Dark Knight Meets Emerald Knight

Batman: The Brave and the Bold #19

Hal Jordan hates to wait for Batman’s intricate plans, so he ends up getting captured by the Cyborg Superman, who wants access to the technology of the Green Lantern power ring. When the power ring detects the cyborg’s tampering, it immediately leaves Hal to find someone else who can help — and it ends up settling on Batman’s finger, making him the newest member of the Green Lantern Corps. But Batman isn’t a fan of power rings — he’d rather rely on himself and his less-flashy weapons. He and the other Corps members fly to the planet Ranx to rescue Hal, but the Cyborg activates the Manhunters, robots that specialize in draining power rings. For Hal and Batman to stand a chance against the Cyborg Superman, Hal is going to have to learn to plan, and Batman is going to have to learn to use a power ring.

Verdict: Thumbs up. It was kinda cool seeing the old-school Cyborg Superman again, and it’s always fun to see Batman wearing a modified Green Lantern costume.

The Flash #4

Captain Boomerang is out of prison again, and he’s now able to throw black-energy boomerangs like he did when he was a Black Lantern zombie.

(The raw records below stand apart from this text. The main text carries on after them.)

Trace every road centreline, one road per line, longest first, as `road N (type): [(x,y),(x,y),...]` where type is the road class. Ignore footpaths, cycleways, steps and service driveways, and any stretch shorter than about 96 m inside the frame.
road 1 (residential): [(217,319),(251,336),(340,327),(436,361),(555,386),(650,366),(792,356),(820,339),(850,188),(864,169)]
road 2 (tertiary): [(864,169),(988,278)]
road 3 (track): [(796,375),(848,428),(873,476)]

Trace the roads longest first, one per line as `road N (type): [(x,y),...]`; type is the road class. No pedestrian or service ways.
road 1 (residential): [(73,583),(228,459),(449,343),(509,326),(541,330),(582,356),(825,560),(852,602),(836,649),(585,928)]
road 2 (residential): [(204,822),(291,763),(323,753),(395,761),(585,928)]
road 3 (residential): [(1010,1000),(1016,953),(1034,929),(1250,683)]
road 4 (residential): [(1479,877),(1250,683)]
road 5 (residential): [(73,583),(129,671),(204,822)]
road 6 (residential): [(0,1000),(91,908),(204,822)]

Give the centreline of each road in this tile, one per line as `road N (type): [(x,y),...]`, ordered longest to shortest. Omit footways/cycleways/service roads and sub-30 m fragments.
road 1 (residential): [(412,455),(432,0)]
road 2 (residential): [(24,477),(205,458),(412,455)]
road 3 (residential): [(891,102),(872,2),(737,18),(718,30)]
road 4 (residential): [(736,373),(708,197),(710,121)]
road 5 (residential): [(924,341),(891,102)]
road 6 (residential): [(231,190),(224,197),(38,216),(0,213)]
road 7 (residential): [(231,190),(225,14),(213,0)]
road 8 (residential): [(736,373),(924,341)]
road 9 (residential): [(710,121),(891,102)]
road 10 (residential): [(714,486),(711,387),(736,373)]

After Boomerang tries to blow up a police helicopter, Flash uses some super-fast footwork to rescue everyone aboard. Flash also saves the Rogue-inspired future-cops from Boomerang’s assault, inspiring the Top to risk his own life by telling Flash about the future — Mirror Master is going to open a gateway into the Mirror Worlds in an effort to beat the Flash, and one of the villains inside is going to take over Flash’s wife and turn her into a supervillain. The only way to free her will be to kill the person who opened the gateway, which will lead to Flash accidentally killing the future cop analogue of Mirror Master. Where does that leave the Flash?

Verdict: Thumbs up, mostly for that great speed stunt where Flash rescues the cops in the helicopter. The rest of it, I’m not so fond of. There are some serious time travel logic problems in this story — if the future cops arrest Barry Allen prior to the point where he kills the Mirror Monarch, then no one actually kills Mirror Monarch, so there’s no reason to arrest Flash, and they’re doing more damage to the space-time continuum than they are by revealing the truth to him. And I don’t much like the way the mirror gateway part of the story is developing either. It’s either going to be needlessly cruel or a complete anticlimax…

Today’s Cool Links:

  • Jack Kirby’s depictions of God.
  • The article is about the latest round in the legal battles between Neil Gaiman and Todd MacFarlane, but the judge’s ruling leads me to believe we’ve just found the best nerd judge ever.
  • So apparently, when you’re faced with an epidemic of people videotaping crooked/violent/racist cops, the solution isn’t to train cops not to be crooked, violent, or racist, it’s to arrest the people who expose the crooked/violent/racist cops. I’ll, as they say, retire to Bedlam.